1. **Token Budget**:
   - T1: ≤2000 tokens (quick pattern scan, generic index hints)
   - T2: ≤6000 tokens (execution plan analysis, database-specific optimizations)
   - T3: ≤12000 tokens (workload analysis, migration guidance)
   - Abort if approaching limit without actionable output

2. **Safety**:
   - Never recommend DROP INDEX without analyzing query workload impact
   - Warn about locking implications of CREATE INDEX on large tables (suggest CONCURRENTLY for PostgreSQL)
   - Flag irreversible operations (denormalization, data type changes)

3. **Auditability**:
   - Every index recommendation must cite specific query pattern
   - Execution plan findings must reference specific nodes/stages
   - Estimated impact must show calculation method

4. **Determinism**:
   - Same query + execution plan → same recommendations
   - Randomness only in example data generation, not analysis logic

5. **Source Quality**:
   - T2+ must cite 2-4 official database documentation URLs with access dates
   - use-the-index-luke.com for general indexing principles (accessed 2025-10-25T22:10:45-04:00): https://use-the-index-luke.com/

## Resources

**PostgreSQL**:
- Official Performance Tips: https://www.postgresql.org/docs/current/performance-tips.html
- Index Types: https://www.postgresql.org/docs/current/indexes-types.html
- EXPLAIN Documentation: https://www.postgresql.org/docs/current/sql-explain.html

**MySQL**:
- Optimization Guide: https://dev.mysql.com/doc/refman/8.0/en/optimization.html
- Index Optimization: https://dev.mysql.com/doc/refman/8.0/en/optimization-indexes.html
- EXPLAIN Format: https://dev.mysql.com/doc/refman/8.0/en/explain-output.html

**MongoDB**:
- Query Optimization: https://www.mongodb.com/docs/manual/core/query-optimization/
- Compound Indexes: https://www.mongodb.com/docs/manual/core/index-compound/
- Explain Plans: https://www.mongodb.com/docs/manual/reference/method/cursor.explain/

**Redis**:
- Data Types: https://redis.io/docs/latest/develop/data-types/
- Patterns: https://redis.io/docs/latest/develop/use/patterns/
- Best Practices: https://redis.io/docs/latest/develop/use/optimization/

**General**:
- use-the-index-luke.com: SQL indexing fundamentals (database-agnostic)
- See `resources/` directory for query templates and index strategy guides

Overview

This skill analyzes and optimizes SQL and NoSQL databases for schema design, query performance, and indexing strategies. I provide quick actionable fixes for common anti-patterns and deeper execution-plan driven recommendations for PostgreSQL, MySQL, MongoDB, and Redis. Outputs include prioritized findings, concrete DDL/commands, and an implementation roadmap.

How this skill works

I start with input validation and detect database type from the query or explicit parameter.
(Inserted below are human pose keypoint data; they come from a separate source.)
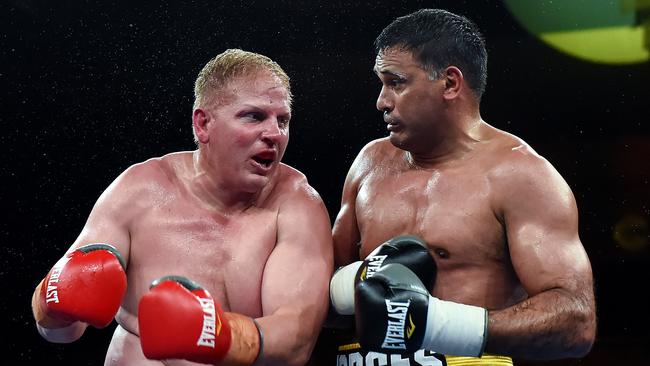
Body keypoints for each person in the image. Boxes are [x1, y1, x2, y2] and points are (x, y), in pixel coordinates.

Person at [324, 8, 596, 366]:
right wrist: (354, 285)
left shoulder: (521, 176)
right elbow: (318, 296)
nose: (382, 101)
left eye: (396, 82)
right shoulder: (370, 163)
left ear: (450, 83)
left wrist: (438, 324)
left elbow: (576, 320)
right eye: (381, 83)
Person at [31, 49, 334, 365]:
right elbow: (61, 330)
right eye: (254, 116)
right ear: (203, 124)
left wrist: (215, 334)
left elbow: (296, 340)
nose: (274, 133)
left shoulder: (296, 205)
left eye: (282, 120)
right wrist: (52, 306)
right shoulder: (140, 190)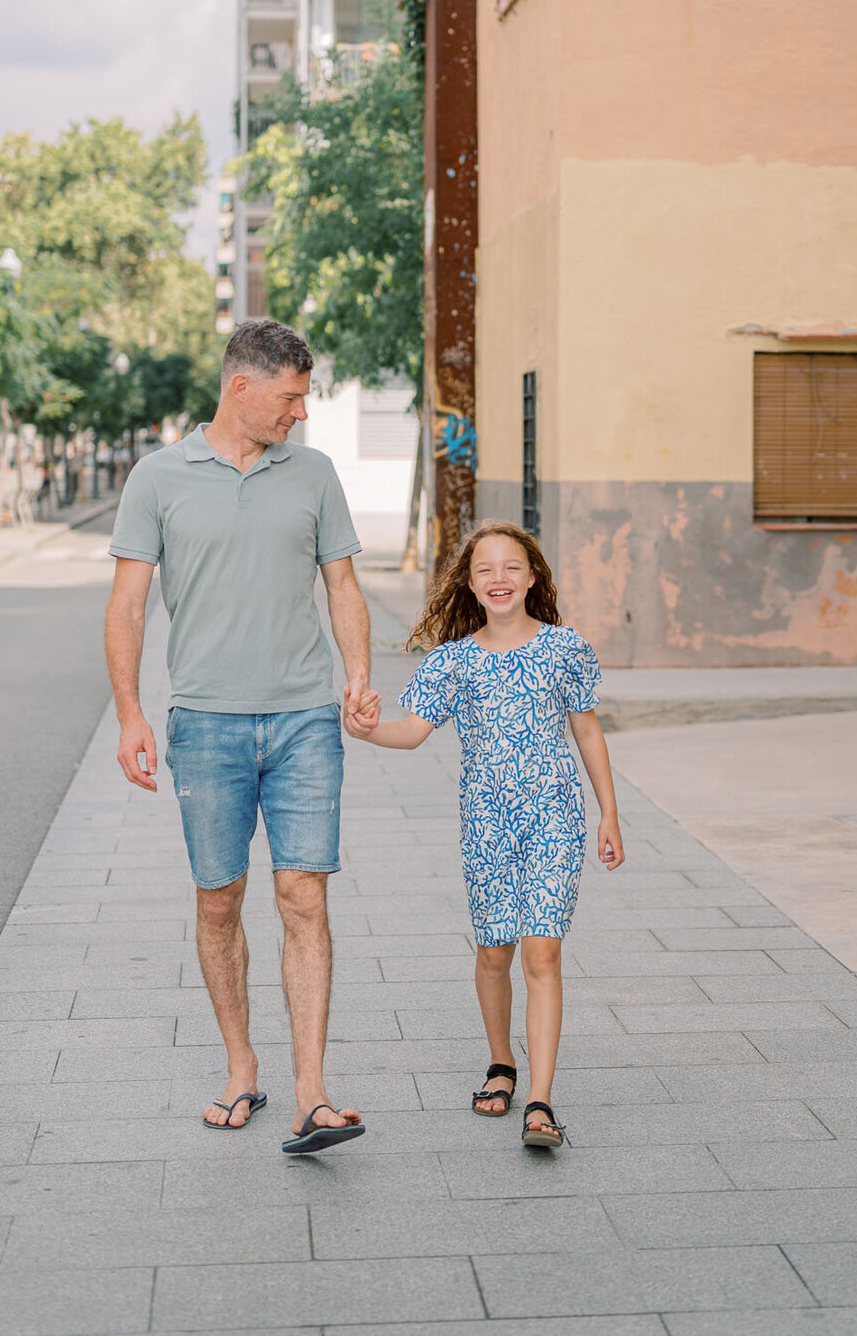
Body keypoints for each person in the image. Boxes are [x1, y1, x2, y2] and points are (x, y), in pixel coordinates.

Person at [104, 317, 378, 1154]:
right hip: (206, 724)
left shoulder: (316, 473)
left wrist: (357, 674)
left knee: (305, 895)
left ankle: (312, 1093)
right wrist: (130, 713)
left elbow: (344, 585)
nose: (301, 412)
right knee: (219, 898)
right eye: (291, 398)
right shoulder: (158, 477)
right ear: (242, 388)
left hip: (303, 720)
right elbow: (125, 605)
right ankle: (240, 1067)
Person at [345, 520, 625, 1148]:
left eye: (511, 568)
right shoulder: (453, 661)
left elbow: (587, 732)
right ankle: (502, 1061)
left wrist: (609, 813)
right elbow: (413, 730)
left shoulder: (566, 649)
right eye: (484, 570)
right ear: (469, 585)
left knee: (542, 951)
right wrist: (366, 729)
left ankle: (541, 1101)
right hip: (486, 824)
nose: (498, 579)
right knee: (495, 950)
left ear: (532, 578)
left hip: (555, 816)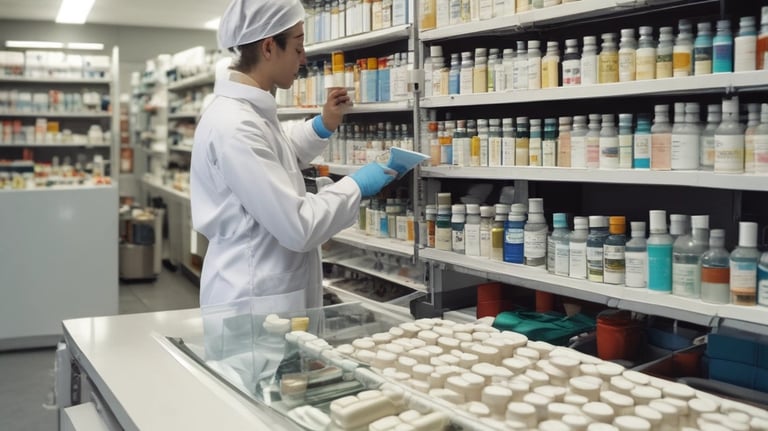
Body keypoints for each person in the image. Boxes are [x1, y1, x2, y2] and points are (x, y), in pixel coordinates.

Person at [191, 0, 396, 311]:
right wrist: (356, 185)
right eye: (298, 47)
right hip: (252, 306)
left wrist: (322, 125)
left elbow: (275, 153)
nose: (303, 58)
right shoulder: (235, 126)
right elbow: (298, 227)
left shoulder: (248, 114)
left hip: (267, 296)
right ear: (269, 47)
For fast-path checks I scan for common anti-patterns (SELECT *, missing WHERE, leading wildcards, functions on indexed columns, cartesian joins) and produce 3–5 quick wins with code. For extended analysis I parse EXPLAIN/EXPLAIN ANALYZE formats, review schema and data types, evaluate index selectivity, and produce prioritized index, query-rewrite, and schema recommendations with estimated impact and authoritative sources.

When to use it

Slow query identified (OLTP >100ms, OLAP >5s)
Performance regression after schema changes or deployment
Schema review before production or migration planning
When index strategy needs validation or selectivity issues appear
When multiple related queries suggest overlapping index opportunities

Best practices

Provide execution plan output and basic schema (information_schema or collection sample) for T2/T3 analyses
Prefer non-blocking index creation (CONCURRENTLY in PostgreSQL) on large tables
Right-size data types and avoid SELECT * in production queries
Use composite/partial indexes to cover WHERE + ORDER BY patterns where appropriate
Measure before and after: capture rows examined, execution_time_ms, and p95 latency for benchmarks

Example use cases

T1 quick fix: replace SELECT * and add composite index for WHERE+ORDER BY to reduce scanned rows
T2 execution-plan driven: parse EXPLAIN ANALYZE to detect sequential scans and recommend CREATE INDEX with DDL and impact estimate
T3 workload analysis: analyze multiple queries to propose shared covering indexes and partitioning for large tables
MongoDB: recommend compound index ordering per ESR rule and adjust aggregation pipeline ($match early)
Redis: replace KEYS with SCAN and suggest pipelining or TTLs for ephemeral data

FAQ

What inputs produce the best results?

Provide database_type, the exact query, execution plan (EXPLAIN/ANALYZE), basic schema or sample rows, and performance metrics (rows_scanned, rows_returned, execution_time_ms).

When will you recommend creating an index?

I recommend an index when a query scans >1000 rows to return <100 rows, or EXPLAIN shows full table/collection scans on large datasets; I skip indexes on tables <10k rows or very low cardinality columns.

Do recommendations include implementation code?

Yes — every actionable index or rewrite includes concrete DDL/commands and notes about locking or concurrency (e.g., CONCURRENTLY for PostgreSQL).